Vorsicht, betrügerische Mails mit Domainwarnungen unterwegs

Bitte lassen Sie derzeit besondere Vorsicht walten, wenn Sie Mails bekommen, die angeblich über eine „Suspendierung“ Ihrer Domain informieren und sie aufgefordert werden, einen Link zu klicken. Zur Zeit werden viele solcher Mails in betrügerischer Absicht versendet. Die Onlinepublikation t3n berichet über die Hintergründe.

Die Phishing Mails ahmen offensichtlich tatsächlich existierende Warnmails nach, die von Registraren von globalen Top Level Domains (.com, .net, .org) verschickt werden, um etwa über eine nicht erfolgte Authentifizierung zu informieren oder dass angeblich Beschwerden über Spamversand über Ihre Domain eingegangen wären.

Hier ein Beispiel einer solchen betrügerischen E-Mail:

beispielmail phishing domainw arning

Beispiel einer gefälschten Mail, die Sie dazu bewegen möchte, auf einen Link zu klicken. Dieser Link bewirkt einen Download einer Datei, die versucht, schädlichen Programmcode oder Skripte in ihr System einzuschleusen.

Hintergrund

Aus einer Whois-Datenbank eines größeren Anbieters wurden viele echte Daten zu Domainnamen gewonnen, die nun missbräuchlich verwendet werden. Man hält die Mails zunächst für echt, da der richtige Name des Domaininhabers angegeben wird.

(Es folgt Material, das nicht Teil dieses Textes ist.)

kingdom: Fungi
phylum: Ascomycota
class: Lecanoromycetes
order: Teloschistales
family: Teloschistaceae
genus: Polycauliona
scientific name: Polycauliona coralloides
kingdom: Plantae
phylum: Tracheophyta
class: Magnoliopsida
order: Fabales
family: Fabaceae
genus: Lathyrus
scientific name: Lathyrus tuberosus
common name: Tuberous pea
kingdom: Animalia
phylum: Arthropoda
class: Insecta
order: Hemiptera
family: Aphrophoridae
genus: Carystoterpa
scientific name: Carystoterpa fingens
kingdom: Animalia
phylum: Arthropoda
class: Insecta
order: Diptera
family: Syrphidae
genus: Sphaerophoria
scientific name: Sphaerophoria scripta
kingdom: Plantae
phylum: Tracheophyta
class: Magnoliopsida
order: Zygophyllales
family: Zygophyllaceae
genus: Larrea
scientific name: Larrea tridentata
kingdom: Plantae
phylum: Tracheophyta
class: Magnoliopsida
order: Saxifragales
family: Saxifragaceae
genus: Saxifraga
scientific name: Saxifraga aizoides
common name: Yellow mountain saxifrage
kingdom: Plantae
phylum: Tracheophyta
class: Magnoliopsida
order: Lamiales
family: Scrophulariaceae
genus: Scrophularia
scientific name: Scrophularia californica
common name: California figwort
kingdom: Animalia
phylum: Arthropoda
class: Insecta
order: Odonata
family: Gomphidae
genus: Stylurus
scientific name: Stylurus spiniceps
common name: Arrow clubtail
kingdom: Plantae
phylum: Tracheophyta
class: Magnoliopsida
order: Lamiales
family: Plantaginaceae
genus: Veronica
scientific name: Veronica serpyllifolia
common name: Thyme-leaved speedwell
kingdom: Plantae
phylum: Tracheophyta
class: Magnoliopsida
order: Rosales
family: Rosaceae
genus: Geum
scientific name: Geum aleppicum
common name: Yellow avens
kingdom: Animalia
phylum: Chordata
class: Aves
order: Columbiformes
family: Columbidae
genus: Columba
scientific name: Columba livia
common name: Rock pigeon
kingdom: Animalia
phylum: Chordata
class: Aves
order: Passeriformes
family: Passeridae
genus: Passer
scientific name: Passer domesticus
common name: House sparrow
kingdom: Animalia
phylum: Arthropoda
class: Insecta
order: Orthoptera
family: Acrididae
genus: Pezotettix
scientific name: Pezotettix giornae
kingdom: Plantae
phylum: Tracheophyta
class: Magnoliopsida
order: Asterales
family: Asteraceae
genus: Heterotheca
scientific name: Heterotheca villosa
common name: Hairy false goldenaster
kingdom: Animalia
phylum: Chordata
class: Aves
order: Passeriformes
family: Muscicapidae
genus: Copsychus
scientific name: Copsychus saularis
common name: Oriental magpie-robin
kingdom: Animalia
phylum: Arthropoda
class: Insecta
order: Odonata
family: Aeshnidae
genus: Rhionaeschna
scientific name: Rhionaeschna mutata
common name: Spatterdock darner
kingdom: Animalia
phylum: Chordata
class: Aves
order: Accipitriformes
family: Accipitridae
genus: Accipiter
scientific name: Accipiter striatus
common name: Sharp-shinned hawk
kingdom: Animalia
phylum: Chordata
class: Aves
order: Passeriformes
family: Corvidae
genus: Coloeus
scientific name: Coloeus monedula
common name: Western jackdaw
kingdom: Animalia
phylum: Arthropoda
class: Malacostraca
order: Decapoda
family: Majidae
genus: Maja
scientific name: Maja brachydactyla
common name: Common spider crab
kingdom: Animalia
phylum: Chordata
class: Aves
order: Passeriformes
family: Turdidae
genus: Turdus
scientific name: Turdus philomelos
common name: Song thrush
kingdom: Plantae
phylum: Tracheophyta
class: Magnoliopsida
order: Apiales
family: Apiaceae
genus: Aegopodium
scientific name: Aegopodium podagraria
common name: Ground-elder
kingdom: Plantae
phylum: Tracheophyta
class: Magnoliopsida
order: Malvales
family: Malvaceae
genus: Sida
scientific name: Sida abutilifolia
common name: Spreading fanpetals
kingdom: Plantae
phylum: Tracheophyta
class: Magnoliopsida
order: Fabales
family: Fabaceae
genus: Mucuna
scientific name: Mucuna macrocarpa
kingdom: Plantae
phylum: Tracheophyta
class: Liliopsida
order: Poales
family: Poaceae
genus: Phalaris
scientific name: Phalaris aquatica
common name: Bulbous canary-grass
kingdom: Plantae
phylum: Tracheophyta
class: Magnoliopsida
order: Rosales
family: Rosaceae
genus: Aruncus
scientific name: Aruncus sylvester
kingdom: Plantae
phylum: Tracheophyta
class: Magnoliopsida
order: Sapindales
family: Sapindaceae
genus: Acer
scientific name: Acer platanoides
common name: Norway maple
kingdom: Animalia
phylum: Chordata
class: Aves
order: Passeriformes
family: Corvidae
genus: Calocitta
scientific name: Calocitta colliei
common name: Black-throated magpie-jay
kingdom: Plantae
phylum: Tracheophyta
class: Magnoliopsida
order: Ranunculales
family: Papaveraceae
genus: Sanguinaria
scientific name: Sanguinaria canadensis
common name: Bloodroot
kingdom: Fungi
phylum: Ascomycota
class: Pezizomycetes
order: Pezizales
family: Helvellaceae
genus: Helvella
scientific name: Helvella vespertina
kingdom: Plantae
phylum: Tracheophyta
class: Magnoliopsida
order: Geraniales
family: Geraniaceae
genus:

So erkennen Sie, dass es sich um eine gefälschte Domain-Warhinweis-Mail handelt

  1. Der Absendername – die echte E-Mailadresse, nicht das „friendly from“ – gibt Hinweise auf die Fälschung: Zwar kann im E-Mailprogramm die Bezeichnung eines echten Registrars stehen, die eigentliche E-Mail-Adresse ist die eine gehackten Kontos.
  2. Es wird ein Link verwendet, der die Zielseite verschleiert oder der Link (die URL) hat nichts mit dem Registrar zu tun. Der Link führt zu einem gehackten Server oder einer gehackten Site, die den Download einer scr-Datei bewirkt, die ein wenig als „PDF“-Datei getarnt ist: „xyzxyz.pdf.scr. In Windows sind scr-Dateien mit der Bildschirmschoner-Anwendung verknüpft. Damit kann dann Schadcode ins Windows-System gebracht werden.
  3. Die Mails sind – soweit wir sie kennen – in englischer Sprache verfasst und tragen kein Impressum. Echte Mails sollten Kontaktaufnahmemöglichkeiten mit Telefonnummer anbieten.
  4. Die gefälschten Mails sagen aus, dass ihre Domain nicht mehr erreichbar wäre, da sie auf vorherige Kontaktaufnahmeversuche nicht reagiert hätten. Sind die Domains noch erreichbar, ist dies ein starker Hinweis darauf, dass es sich um eine gefälschte Mail handelt.

Was ist zu tun?

  1. Klicken Sie nicht auf den Link, der in dieser Mail gezeigt wurde. Er beschädigt ihr Windows-System und versucht vermutlich, Trojaner oder Viren einzuschleusen.
  2. Gehen Sie die Punkte 1 bis 4 oben durch.
  3. Löschen Sie die Mail, wenn die Hinweise sich verdichten, dass es sich um eine Phishing-Mail handelt.
  4. Im Zweifelsfall fragen Sie bei uns, goneo, nach, wenn Sie bei uns Kunde sind und die benannte Domain bei uns registriert wurde.